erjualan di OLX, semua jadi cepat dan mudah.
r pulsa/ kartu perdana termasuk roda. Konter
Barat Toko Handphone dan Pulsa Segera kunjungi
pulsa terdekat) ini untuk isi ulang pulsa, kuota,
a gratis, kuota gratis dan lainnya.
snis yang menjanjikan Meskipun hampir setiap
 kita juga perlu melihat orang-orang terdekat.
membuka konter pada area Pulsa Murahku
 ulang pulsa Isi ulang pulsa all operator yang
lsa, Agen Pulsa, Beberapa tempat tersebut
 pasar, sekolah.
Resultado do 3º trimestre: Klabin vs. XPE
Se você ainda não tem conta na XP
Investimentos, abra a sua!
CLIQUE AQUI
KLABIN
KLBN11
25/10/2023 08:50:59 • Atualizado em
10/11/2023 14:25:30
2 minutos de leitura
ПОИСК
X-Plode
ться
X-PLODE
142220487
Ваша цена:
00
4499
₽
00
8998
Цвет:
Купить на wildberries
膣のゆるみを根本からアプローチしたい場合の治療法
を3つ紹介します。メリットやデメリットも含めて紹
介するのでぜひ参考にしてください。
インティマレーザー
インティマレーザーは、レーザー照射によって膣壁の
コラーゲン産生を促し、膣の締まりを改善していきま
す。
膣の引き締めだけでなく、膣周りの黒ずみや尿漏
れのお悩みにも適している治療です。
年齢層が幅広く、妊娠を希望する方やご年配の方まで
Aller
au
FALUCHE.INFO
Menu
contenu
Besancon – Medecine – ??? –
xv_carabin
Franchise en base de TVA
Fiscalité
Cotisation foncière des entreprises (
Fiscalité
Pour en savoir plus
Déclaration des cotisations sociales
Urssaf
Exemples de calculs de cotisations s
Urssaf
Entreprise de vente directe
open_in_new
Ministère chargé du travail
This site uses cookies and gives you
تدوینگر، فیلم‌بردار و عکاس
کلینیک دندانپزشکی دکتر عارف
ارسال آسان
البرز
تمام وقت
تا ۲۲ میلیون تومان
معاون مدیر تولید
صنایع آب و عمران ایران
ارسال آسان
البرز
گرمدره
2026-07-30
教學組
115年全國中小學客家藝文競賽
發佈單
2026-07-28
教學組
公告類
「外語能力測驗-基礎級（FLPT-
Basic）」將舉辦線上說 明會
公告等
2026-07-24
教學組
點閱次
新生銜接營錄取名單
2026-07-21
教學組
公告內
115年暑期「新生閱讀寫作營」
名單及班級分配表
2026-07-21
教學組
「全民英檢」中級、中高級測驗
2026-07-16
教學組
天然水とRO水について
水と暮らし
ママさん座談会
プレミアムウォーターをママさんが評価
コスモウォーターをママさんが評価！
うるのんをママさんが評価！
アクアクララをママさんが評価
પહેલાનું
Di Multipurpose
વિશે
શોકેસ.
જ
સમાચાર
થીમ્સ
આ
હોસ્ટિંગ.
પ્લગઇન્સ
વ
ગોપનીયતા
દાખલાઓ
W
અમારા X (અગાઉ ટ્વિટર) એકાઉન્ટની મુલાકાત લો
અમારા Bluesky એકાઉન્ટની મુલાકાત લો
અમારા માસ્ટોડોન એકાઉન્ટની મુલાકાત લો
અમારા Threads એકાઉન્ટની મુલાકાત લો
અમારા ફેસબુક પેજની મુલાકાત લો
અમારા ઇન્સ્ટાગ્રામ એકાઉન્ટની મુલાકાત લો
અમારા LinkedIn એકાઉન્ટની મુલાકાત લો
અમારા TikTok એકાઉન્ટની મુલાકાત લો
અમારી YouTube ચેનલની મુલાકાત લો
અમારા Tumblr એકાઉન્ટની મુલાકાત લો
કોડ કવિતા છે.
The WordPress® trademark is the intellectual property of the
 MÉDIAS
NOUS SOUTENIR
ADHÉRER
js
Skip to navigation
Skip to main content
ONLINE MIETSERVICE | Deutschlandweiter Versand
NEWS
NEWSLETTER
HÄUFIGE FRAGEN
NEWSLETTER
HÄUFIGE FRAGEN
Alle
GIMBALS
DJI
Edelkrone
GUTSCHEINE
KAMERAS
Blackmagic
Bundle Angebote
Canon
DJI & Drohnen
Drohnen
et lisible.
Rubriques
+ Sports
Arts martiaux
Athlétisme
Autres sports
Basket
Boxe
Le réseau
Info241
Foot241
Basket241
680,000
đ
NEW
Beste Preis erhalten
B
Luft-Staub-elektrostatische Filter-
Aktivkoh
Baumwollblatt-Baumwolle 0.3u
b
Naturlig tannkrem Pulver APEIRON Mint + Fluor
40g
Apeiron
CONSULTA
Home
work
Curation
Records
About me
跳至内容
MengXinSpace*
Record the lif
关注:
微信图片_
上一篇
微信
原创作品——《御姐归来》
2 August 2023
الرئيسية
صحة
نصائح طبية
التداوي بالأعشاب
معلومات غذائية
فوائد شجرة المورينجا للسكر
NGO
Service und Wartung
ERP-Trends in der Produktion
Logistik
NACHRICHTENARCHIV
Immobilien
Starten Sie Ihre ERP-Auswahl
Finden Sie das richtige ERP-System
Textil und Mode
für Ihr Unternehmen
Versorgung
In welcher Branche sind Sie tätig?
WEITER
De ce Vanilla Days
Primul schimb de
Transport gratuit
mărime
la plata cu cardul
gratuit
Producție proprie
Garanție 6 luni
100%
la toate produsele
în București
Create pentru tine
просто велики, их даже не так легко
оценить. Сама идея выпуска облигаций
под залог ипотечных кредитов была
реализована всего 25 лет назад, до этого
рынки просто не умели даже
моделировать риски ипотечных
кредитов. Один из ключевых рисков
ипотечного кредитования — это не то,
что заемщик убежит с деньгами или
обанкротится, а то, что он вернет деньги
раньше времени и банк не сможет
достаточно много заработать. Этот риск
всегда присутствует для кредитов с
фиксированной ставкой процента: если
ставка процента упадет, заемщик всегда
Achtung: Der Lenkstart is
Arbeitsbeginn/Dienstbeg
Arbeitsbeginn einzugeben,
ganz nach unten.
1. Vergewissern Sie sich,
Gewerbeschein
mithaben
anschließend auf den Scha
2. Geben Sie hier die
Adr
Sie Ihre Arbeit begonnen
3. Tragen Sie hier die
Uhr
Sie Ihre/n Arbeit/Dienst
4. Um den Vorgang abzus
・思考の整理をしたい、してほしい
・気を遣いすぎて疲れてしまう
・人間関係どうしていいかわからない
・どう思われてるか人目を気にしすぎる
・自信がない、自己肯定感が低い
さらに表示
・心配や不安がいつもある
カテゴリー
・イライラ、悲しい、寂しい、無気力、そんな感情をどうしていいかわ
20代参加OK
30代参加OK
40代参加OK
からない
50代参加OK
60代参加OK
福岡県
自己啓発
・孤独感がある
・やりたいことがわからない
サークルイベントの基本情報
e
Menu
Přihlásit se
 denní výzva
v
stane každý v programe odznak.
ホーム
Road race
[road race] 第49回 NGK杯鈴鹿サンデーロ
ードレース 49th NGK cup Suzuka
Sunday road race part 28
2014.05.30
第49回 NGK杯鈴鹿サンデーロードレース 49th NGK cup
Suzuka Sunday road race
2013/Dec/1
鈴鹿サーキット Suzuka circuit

-*-

### Prompt
Rewrite the part of the items that opens with the first line and closes with the line containing "snis yang menjanjikan Meskipun hampir setiap", swapping "kuota" for "data" and leaving everything else unchanged.

### Task result
erjualan di OLX, semua jadi cepat dan mudah.
r pulsa/ kartu perdana termasuk roda. Konter
Barat Toko Handphone dan Pulsa Segera kunjungi
pulsa terdekat) ini untuk isi ulang pulsa, data,
a gratis, data gratis dan lainnya.
snis yang menjanjikan Meskipun hampir setiap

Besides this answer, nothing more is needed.